──────── TEXTO EM ESTUDO

As análises demográficas têm três pilares: nascimentos, óbitos e migração. O terceiro componente só pode ser medido pelo Censo. Sem os dados de migração não é possível saber se nessas cidades chegaram mais pessoas do que saíram – e se a população de cada município está, de fato, diminuindo.
Em 2019, o IBGE pediu 3,4 bilhões de reais para realizar o Censo de 2020. Após pressão do governo federal, o órgão enxugou os gastos e estimou um custo de 2 bilhões. A pesquisa foi adiada por causa da pandemia de Covid-19. O Orçamento editado pelo governo neste ano prevê a liberação de apenas 71,7 milhões de reais para o Censo – menos de 4% do valor necessário. A verba inviabiliza o pagamento dos 204 mil recenseadores e supervisores, espalhados pelo Brasil, e dos demais custos da pesquisa. Procurado, o IBGE informou que aguarda uma definição do orçamento da União para se manifestar sobre o tema. “Só o Censo pode mostrar como está a população depois de um ano de pandemia”, explica Castro. Sem os dados, o país fica no escuro.
A demógrafa Marcia Castro acredita que o crescimento vegetativo negativo será revertido. “Esse nível de mortalidade não é sustentável a longo prazo”, explica. “Nem consigo imaginar um cenário desses.” A questão, para ela, é saber quando isso vai acontecer. O efeito de uma pandemia, além de ser medido pelo número de mortes, também pode ser medido pelo número de nascimentos. Em uma pesquisa anterior, Castro estudou a epidemia do vírus da zika e verificou que, na época, o número de nascimentos diminuiu.
“Não é incomum que a fecundidade caia em momentos de crise”, explica. “Pode haver uma retração dos nascimentos porque a situação é tão grave que as pessoas adiam a gravidez.” Nesse cenário, uma volta à normalidade pré-pandemia seria ainda mais lenta. Uma outra possibilidade é um baby boom, explosão no número de novos nascimentos assim que a pandemia acabar, como observado em períodos pós-guerra. “Tudo isso vai ter que ser estudado a longo prazo”, diz. Mais urgente é controlar a pandemia e reduzir danos. Até a última segunda-feira (12), o país registrou 355 mil óbitos por Covid-19 – quase metade deles nos quatro primeiros meses de 2021. “Abril já é um mês perdido. Agora a gente precisa tomar as medidas para salvar os próximos meses. É uma situação desumana”, conclui Castro.

────────────────

__TAREFAS A CUMPRIR__.
**A)** Transcreva, do texto sobre o Censo, o trecho que começa nas palavras "Em 2019, o IBGE" e termina depois de "fica no escuro.".
**B)** Com base no texto sobre o Censo, responda:
(i) Quanto o IBGE pediu em 2019 para realizar o Censo de 2020?
(ii) Que epidemia Marcia Castro estudou em uma pesquisa anterior?
(iii) Quantos óbitos por Covid-19 o país registrou até a última segunda-feira (12)?

──────── MATERIAL FORNECIDO

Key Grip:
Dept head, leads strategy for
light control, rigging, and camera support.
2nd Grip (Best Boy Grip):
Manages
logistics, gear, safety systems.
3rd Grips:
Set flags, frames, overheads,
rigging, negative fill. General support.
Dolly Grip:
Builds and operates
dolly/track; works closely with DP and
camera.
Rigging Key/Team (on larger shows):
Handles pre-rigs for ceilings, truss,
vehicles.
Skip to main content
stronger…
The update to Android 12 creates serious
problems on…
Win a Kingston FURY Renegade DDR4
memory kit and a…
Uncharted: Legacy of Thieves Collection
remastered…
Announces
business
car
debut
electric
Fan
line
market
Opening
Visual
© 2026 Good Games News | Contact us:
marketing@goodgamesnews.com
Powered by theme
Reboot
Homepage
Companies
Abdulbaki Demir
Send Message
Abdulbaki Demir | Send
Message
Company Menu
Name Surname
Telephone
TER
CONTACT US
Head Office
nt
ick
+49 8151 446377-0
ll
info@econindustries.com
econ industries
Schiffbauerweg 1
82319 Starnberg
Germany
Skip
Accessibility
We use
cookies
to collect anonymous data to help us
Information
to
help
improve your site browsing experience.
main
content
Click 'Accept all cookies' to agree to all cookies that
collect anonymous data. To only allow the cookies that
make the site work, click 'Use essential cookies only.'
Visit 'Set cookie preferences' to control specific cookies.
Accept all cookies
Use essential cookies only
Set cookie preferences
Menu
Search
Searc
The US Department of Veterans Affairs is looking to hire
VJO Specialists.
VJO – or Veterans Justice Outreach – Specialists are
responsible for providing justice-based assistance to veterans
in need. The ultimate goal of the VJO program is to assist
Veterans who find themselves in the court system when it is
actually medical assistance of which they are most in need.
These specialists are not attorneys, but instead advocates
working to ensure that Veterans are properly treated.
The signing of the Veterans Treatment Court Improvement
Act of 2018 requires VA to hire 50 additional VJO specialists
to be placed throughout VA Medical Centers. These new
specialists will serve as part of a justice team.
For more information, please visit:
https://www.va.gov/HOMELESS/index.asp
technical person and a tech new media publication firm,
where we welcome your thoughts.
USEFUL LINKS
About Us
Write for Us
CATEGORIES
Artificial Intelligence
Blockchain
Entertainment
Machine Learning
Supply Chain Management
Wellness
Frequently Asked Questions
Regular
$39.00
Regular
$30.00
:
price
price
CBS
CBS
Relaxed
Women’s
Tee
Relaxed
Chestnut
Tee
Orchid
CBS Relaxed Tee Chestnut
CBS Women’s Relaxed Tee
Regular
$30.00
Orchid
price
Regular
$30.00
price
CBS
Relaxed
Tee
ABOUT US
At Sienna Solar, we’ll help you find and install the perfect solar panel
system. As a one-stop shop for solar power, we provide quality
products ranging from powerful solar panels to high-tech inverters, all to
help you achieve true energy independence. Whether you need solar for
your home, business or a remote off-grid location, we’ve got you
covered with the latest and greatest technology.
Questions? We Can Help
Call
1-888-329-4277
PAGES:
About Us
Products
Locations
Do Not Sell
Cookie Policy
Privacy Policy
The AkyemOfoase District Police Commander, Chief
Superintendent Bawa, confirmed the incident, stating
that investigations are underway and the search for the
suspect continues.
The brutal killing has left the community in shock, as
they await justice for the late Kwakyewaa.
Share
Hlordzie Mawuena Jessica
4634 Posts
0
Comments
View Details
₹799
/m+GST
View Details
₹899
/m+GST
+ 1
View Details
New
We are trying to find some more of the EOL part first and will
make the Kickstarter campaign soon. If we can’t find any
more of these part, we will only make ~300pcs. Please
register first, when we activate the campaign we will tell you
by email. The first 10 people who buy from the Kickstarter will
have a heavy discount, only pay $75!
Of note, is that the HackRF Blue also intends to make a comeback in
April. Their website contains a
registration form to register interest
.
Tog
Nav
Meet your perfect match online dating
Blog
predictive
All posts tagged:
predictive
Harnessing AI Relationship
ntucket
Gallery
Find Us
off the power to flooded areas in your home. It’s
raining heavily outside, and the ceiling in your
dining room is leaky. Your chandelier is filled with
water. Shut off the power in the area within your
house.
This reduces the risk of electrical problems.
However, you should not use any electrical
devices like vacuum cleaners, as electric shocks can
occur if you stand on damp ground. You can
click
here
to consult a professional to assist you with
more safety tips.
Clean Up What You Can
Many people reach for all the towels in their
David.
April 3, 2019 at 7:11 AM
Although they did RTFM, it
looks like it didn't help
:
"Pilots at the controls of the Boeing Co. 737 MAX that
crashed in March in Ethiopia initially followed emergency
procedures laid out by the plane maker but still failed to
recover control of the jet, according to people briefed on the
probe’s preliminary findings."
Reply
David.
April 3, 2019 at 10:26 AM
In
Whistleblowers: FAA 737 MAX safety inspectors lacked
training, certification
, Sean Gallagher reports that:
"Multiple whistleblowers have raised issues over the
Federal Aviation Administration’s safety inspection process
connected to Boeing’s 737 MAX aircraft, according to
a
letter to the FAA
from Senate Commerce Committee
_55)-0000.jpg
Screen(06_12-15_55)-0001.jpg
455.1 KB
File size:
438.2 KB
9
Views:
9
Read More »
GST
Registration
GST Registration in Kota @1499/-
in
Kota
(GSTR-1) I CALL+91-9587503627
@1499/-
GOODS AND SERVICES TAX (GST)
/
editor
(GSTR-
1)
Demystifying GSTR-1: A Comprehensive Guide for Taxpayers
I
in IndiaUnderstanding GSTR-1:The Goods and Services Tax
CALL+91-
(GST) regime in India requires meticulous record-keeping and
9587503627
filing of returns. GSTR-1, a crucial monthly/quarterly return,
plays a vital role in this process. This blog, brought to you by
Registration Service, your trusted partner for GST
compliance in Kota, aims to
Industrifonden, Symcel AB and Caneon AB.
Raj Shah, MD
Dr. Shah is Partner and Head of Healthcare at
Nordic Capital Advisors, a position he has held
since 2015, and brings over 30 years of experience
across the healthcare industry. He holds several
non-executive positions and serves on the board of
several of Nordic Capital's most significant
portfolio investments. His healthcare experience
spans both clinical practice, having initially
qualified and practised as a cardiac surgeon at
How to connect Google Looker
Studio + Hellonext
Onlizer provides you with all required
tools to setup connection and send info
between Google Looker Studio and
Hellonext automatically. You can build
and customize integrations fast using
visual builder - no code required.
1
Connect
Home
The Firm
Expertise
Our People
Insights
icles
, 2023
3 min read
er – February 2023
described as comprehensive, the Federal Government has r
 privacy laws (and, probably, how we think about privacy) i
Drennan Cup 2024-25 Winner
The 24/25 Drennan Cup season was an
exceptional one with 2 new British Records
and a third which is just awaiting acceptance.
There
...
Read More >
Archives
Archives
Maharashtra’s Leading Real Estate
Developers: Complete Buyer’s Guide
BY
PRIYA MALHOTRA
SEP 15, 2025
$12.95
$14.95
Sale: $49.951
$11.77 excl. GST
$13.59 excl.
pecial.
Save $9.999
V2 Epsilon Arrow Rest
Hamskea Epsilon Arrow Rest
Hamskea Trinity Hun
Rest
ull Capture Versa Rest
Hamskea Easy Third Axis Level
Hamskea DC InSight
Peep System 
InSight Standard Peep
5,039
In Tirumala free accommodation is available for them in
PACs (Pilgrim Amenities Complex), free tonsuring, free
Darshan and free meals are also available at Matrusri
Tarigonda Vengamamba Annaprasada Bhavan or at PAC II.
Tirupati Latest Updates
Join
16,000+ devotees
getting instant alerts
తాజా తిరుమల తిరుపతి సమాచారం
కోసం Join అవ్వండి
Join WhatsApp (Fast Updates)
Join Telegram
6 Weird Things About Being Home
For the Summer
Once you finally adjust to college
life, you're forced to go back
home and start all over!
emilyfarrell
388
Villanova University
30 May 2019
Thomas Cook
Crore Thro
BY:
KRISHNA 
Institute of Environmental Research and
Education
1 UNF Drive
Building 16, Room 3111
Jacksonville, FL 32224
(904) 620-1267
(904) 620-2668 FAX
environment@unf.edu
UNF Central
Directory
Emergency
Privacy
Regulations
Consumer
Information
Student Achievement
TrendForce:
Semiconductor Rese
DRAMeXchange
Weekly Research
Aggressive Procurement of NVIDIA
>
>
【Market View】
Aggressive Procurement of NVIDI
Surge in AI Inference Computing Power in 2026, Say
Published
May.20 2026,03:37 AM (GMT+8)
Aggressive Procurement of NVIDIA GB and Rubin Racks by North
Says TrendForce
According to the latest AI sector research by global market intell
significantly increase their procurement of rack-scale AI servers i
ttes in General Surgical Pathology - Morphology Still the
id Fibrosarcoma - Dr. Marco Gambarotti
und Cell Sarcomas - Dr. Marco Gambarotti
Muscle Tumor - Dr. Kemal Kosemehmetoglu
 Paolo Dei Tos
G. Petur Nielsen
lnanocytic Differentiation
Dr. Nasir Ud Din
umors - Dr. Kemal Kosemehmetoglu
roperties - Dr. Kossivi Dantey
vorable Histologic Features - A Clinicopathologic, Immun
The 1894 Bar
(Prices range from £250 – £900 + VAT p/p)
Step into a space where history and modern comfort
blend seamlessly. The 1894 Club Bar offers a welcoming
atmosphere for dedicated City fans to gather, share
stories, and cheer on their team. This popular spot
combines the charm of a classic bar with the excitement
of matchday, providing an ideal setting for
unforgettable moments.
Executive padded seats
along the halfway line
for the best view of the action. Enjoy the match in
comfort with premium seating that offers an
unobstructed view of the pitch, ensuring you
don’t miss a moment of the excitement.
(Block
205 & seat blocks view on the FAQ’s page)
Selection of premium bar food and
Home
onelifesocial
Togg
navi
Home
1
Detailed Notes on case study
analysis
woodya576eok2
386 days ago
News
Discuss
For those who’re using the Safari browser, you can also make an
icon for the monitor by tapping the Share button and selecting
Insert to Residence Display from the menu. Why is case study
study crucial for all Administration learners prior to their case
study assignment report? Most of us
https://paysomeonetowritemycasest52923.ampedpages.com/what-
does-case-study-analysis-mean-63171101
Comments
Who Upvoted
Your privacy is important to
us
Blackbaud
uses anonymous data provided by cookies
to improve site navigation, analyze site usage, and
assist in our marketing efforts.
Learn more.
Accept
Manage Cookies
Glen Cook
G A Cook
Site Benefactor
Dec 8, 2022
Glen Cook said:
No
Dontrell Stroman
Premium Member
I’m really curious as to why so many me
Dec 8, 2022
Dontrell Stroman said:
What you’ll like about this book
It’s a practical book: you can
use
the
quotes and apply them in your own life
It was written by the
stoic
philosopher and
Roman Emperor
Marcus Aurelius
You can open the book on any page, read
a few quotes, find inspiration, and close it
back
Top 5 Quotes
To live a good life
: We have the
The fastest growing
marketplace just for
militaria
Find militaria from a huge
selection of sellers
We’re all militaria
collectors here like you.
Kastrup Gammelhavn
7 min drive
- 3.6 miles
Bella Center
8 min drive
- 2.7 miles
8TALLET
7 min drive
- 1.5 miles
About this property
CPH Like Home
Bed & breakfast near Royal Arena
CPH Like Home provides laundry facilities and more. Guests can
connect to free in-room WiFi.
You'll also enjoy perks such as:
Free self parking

────────────────

__RESPOSTAS POR ITEM__.
**A)**
Em 2019, o IBGE pediu 3,4 bilhões de reais para realizar o Censo de 2020. Após pressão do governo federal, o órgão enxugou os gastos e estimou um custo de 2 bilhões. A pesquisa foi adiada por causa da pandemia de Covid-19. O Orçamento editado pelo governo neste ano prevê a liberação de apenas 71,7 milhões de reais para o Censo – menos de 4% do valor necessário. A verba inviabiliza o pagamento dos 204 mil recenseadores e supervisores, espalhados pelo Brasil, e dos demais custos da pesquisa. Procurado, o IBGE informou que aguarda uma definição do orçamento da União para se manifestar sobre o tema. “Só o Censo pode mostrar como está a população depois de um ano de pandemia”, explica Castro. Sem os dados, o país fica no escuro.

**B)**
(i) 3,4 bilhões de reais.
(ii) A epidemia do vírus da zika.
(iii) 355 mil.